The medical literature has a story to tell, but must be interpreted carefully, systematically, and fairly, if we are to make sense of it. Literature reviews make an, often unheralded, contribution to our body of knowledge and provide the platform from which further inquiry can begin. This special collection from selected articles published within Journal of Foot and Ankle Research, both exemplifies the emerging body of evidence and illustrates the current gaps in the evidence for common clinical presentations viz. calcaneal apophysitis (Sever’s disease), growing pains, flatfoot, and the impact of obesity.
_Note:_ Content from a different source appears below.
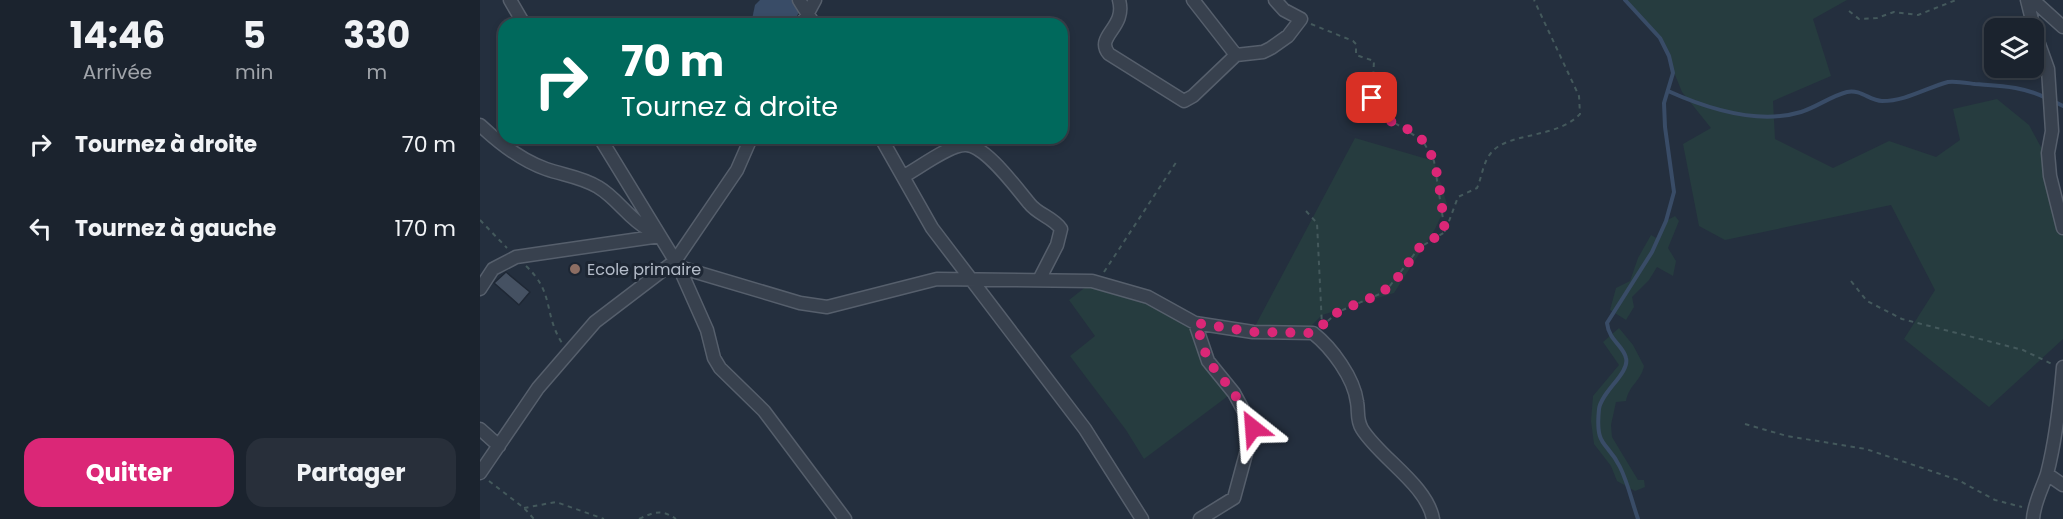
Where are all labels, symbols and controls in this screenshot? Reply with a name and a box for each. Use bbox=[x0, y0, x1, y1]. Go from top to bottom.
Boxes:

Where to from here? The next decade requires more robust, systematic investigation of the paediatric foot and lower limb. We need: research designs for the collection of longitudinal data; query driven by public health initiatives; to utilise appropriate, well-designed methods; and outcome measures which are child-specific. Using evidence-based practice will ensure that children receive only those interventions that are demonstrably beneficial and necessary.